PAGE EXCERPT:
-.-.-

Next Saturday morning at 10am sharp, I’ll head over to Black Mountain, NC, about half hour east of me, and run a 5K loop. It’ll be slow — probably an 11-minute mile pace.
And then I’ll do it again.
And again and again, for 12 straight hours, until the gun sounds at 10pm. If all goes well, I hope to cover 100K, or 62 miles, during the time. Twenty 5K laps.
The funny thing is, even though this format of racing is new to me, I’ve never felt more relaxed about an ultra. Partly, it’s because this isn’t my “A” race — although it’s technically a race, the real purpose is to serve as my longest training run for the Burning River 100-miler in eight weeks.
But it’s not just that it’s a training run — I mean, it’s still an ultra, and 12 hours is almost two hours longer than I’ve ever run before. There are a bunch of reasons why this time, I’m not at all worried about running all day.
(By the way, this post is just sort of a recap of my training and the issues I’m thinking about with this run. I’m certainly not breaking any new ground in the sport of ultrarunning with my training and nutrition strategies, but still I imagine that a few people, especially those who want to run an ultra someday, might find it interesting.)
1. There is no finish line.
I chose a 12-hour race instead of a 50-miler or 100K for one main reason: there’s no physical end to reach. No binary measure of success/failure, and as a result, very little mental stress. I hope.
My memories of previous ultras involve their share of physical discomfort (read: pain), but the mental battle is always just as taxing as the physical one. Regardless of distance, it seems, when you’re in that dark zone between 60 and 80 percent of the way through an ultra, there’s a huge temptation to quit.
You’re well into the race, so you’re tired and things hurt. But if there’s a light at the end of the tunnel, you can’t see it yet, and it feels as if you never will. And so the quit / this is hopeless / I’m never running or blogging or even talking to anyone ever again alarm starts sounding.
Without a finish line or a real distance goal, there should be none of that poppycock on Saturday. The loops will be monotonous, no doubt. But if I can get past the mind-numbingness — and I think I can, with the help of a few podcasts on my iPod — then the day might be, dare I say it, a relaxing one. The way I see it, if I get tired, I’ll chill out and walk for a while, knowing that clock is ticking just as fast then as it is when I run. It’s not like a normal ultra, where slowing down or walking only prolongs the agony.
It’s not that I don’t like challenges — to the contrary, I think a craving for that mental battle underlies my and other ultrarunners’ desire to push ourselves to the breaking point. But because I know how draining it can be — and because I know how tough a test the 100 will be — I’ll enjoy the change of pace.

-.-.-

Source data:
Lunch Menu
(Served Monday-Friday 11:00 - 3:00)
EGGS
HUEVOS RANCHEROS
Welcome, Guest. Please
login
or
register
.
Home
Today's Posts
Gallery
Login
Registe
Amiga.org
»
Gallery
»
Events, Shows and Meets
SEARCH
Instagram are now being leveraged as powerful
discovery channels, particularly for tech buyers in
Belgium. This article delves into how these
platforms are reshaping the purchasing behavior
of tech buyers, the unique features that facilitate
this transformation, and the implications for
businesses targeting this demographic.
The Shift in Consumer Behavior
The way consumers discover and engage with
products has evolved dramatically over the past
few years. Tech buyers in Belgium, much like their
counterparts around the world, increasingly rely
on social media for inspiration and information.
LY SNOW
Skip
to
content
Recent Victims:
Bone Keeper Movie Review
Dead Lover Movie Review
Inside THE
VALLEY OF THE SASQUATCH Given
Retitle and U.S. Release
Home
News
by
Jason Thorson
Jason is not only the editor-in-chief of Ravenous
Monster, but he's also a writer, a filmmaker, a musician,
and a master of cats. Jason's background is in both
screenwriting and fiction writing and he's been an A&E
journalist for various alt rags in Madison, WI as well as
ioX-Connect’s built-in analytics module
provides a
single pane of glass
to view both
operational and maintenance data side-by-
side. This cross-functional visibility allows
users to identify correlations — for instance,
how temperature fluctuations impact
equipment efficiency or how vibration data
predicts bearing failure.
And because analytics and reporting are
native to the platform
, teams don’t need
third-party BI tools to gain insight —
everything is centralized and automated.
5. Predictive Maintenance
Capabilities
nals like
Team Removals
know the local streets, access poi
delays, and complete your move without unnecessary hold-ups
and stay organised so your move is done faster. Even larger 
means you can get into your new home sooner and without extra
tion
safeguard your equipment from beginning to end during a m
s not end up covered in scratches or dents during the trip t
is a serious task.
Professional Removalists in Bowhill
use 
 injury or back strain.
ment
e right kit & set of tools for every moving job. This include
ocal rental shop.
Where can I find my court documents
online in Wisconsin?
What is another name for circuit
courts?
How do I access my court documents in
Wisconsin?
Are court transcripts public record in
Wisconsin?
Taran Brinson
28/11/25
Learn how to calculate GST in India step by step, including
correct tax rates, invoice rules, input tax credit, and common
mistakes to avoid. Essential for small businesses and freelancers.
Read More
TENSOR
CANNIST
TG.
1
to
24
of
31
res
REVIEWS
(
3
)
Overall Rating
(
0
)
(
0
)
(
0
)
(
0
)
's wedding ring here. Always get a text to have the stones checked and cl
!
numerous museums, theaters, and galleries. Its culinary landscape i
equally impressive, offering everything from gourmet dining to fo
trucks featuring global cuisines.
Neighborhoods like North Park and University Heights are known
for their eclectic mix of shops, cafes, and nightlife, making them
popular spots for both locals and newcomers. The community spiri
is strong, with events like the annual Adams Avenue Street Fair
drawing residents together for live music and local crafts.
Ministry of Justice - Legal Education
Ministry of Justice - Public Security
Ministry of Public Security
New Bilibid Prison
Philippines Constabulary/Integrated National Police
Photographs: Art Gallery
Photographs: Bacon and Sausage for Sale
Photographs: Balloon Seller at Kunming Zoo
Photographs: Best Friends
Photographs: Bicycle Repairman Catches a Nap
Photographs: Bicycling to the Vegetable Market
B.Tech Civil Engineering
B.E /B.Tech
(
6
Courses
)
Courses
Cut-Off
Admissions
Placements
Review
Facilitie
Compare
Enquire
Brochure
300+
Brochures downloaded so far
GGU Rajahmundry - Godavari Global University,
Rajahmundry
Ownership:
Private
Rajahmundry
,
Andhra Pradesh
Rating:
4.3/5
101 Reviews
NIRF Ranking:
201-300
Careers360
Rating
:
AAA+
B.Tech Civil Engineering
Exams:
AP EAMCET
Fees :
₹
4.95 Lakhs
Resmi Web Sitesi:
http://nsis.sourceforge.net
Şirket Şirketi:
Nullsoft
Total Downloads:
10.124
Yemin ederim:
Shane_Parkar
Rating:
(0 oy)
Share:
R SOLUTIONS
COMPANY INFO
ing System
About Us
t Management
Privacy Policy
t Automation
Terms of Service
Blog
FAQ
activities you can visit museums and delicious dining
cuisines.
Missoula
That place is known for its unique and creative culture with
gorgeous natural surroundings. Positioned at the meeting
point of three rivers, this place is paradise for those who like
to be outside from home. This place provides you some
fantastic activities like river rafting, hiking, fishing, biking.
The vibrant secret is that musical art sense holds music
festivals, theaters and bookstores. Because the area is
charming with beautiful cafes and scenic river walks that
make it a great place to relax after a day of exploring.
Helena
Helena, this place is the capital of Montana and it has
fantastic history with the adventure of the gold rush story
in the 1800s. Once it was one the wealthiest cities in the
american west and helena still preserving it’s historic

-.-.-

PROBLEM DETAILS:
Could you copy the stretch from "The funny thing" through "in eight weeks." in the ultramarathon post, substituting "ten weeks" for "eight weeks"?

OUTPUT:
The funny thing is, even though this format of racing is new to me, I’ve never felt more relaxed about an ultra. Partly, it’s because this isn’t my “A” race — although it’s technically a race, the real purpose is to serve as my longest training run for the Burning River 100-miler in ten weeks.